Furthermore, many of the cellular metabolites discussed here are present in ultralow concentration, sensitive to the environment, and have a short lifetime. Most reported probes failed in tracing the metabolites due to the poor sensitivity and/or specificity. Therefore, novel fluorescent probes for imaging the subcellular metabolites with lower detection limit and higher specificity are required. The promising solutions for these limitations are to explore higher-throughput probe screening systems, novel detection mechanisms, and accurate theoretical calculation methods. In addition, the fluorescent probes for imaging the subcellular metabolites with signal amplification may also contribute to improving detection sensitivity in future.

The signal-noise ratio is an important parameter in fluorescent imaging, because there are autofluorescent biomolecules in living cells, and they are emissive when exposure to the laser irradiation, that will interfere with the imaging resolution. Moreover, the emission wavelength of most reported fluorescent probes is in the visible region, hindering the application in background free in vivo imaging. Therefore, it is critical to develop fluorescent probes with high quantum yields, long lifetime, outstanding photostability and deep-tissue penetration capability. The fluorescent probes that can promote two or more photon excitations in near infrared emissions are promising for designing the novel probes.
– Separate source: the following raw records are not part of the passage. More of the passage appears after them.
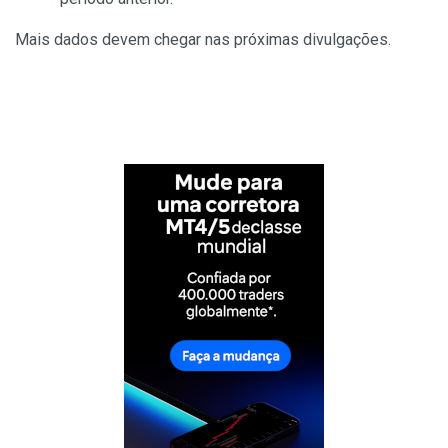
Mais dados devem chegar nas próximas divulgações.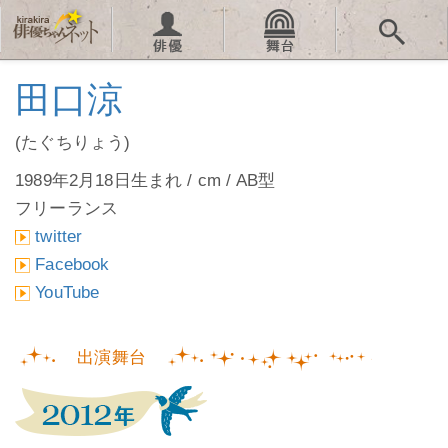
田口涼
(たぐちりょう)
1989年2月18日生まれ / cm / AB型
フリーランス
twitter
Facebook
YouTube
出演舞台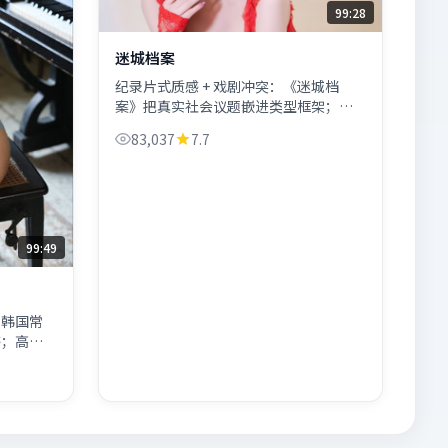
99:28
迷城档案
纪录片式质感 + 戏剧冲突：《迷城档
案》把真实社会议题嵌进类型框架；奉
俊昊擅长用静场制造不安。
83,037
7.7
99:49
用韩国常
感；高潮
见仁见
Many different diseases are closely related to abnormal concentration or fluctuation of metabolites. In addition, the communication between metabolites from different sub-cellular organelles is also a promising area for investigators to explore the understanding of metabolism.

Over the past decades, considerable progress has been made to the development of fluorescent probes to image metabolites in whole cell and subcellular. The progress is mainly in the area of the improving the imaging resolution, specificity, sensitivity and better explanation for molecular mechanisms in diverse biological processes. However, several challenges remain as described in the above paragraphs. Given the tremendous progress that has been made so far, we are confident that researchers in the field will be able to meet these challenges to develop more fluorescent probes with higher performance to enhance our understanding of metabolisms that play significant roles on all biological processes.

Data availability statement

No new data were created or analysed in this study.